You named the bands that we all do like a lot - and there are many more bands that left footsteps in our minds - like Laibach, Skinny Puppy, Einstürzende Neubauten but also Pan Sonic and pure noise stuff. We always loved their approach of creating their own style. In fact industrial music was never made to please anybody. We do not really like standard industrial dancefloor music which does not really differ from artist to artist. We do not criticise that actively, it just doesn’t interest us. And yes - we are some kind of antidote and accept staying in a niche.
You clearly seem fascinated by sound research and creation. What can you tell us about this essential element of your sound and how does the composition usually happen and what are your favourite tools/equipment?

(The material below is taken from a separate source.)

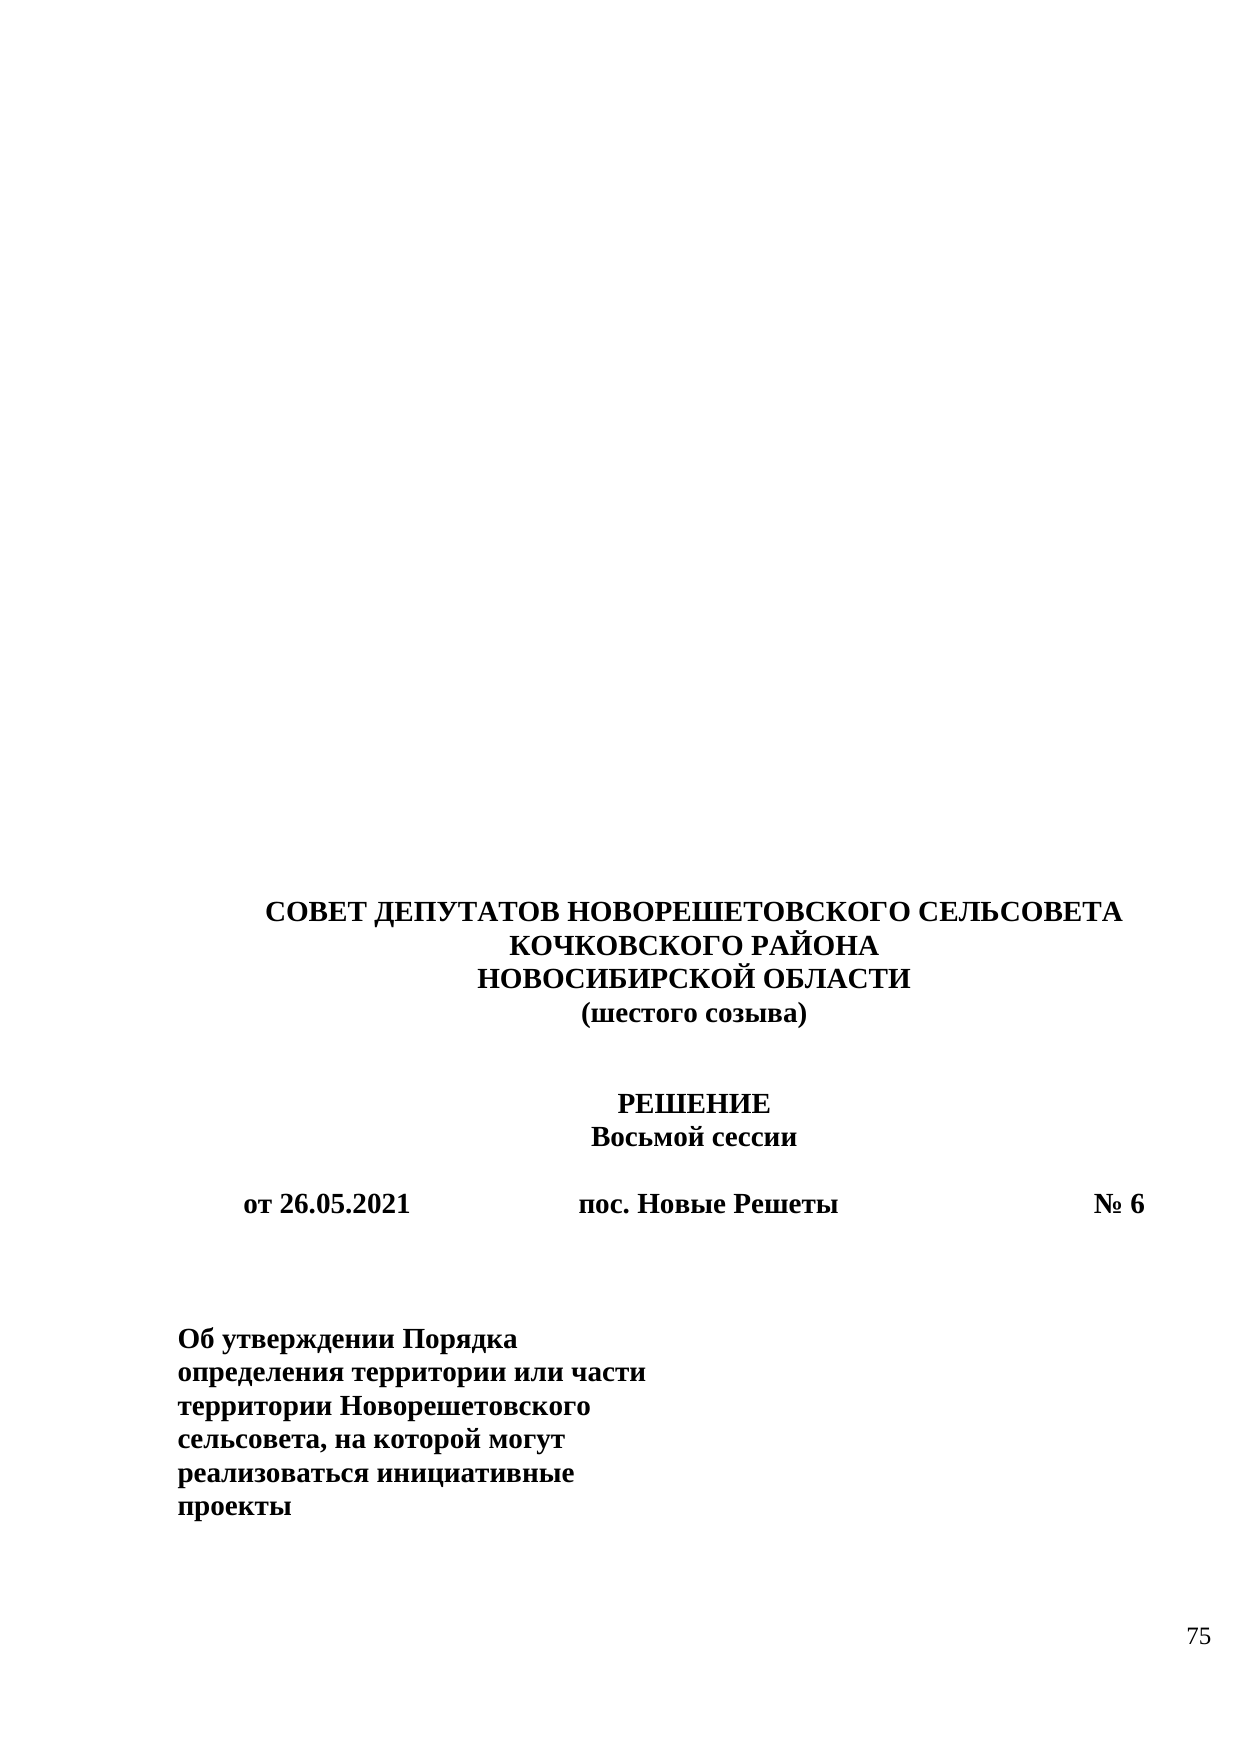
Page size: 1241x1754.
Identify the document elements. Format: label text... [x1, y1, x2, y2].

Oh yes, ‘sound research’ is a good term for that. We really do spend a lot of time in sound creation and hardly ever use preset sounds. As most of our sounds used in sequences come from older analogue or modular synths, a preset sound does not really exist anyway. It is not only the sound creation itself but also our love of details which is time intensive. Sometimes it also goes too far and we end up in situations, where we are not quite sure if we really hear what we were changing or adjusting. When starting a composition, we have no rules. It can be a sound, a sequence, a noise or a classic instrument (piano, trumpet…). The hardest part is the composition. In this case we are more conservative, as we do not like endless sessions or knobbing orgies. The result has to be a song that can be replayed.
Referring to the equipment, you already mentioned the analogue gear you’re using, which I think is so much more creative and unique in sound compared to all those artists using the same equipment and software programs. What’s your perception about this point and contemporary electronic music, generally speaking?

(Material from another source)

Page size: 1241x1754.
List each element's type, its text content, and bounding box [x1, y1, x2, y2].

Yes, we use mostly analogue gear, especially older classical synthesizers like the ARP 2600 or EMS VCS3, which might be more visible in museums than on stages nowadays. We use only sounds from physical gear, no software synthesizers. Analogue sounds tend to be stronger, more organic and individual. In our world only the result is recorded digitally. There is a lot of new analogue stuff out there and the good thing with that is that it has become affordable for everyone. Ultimately, we do not really care with which equipment music has been done but the result has to be persuading.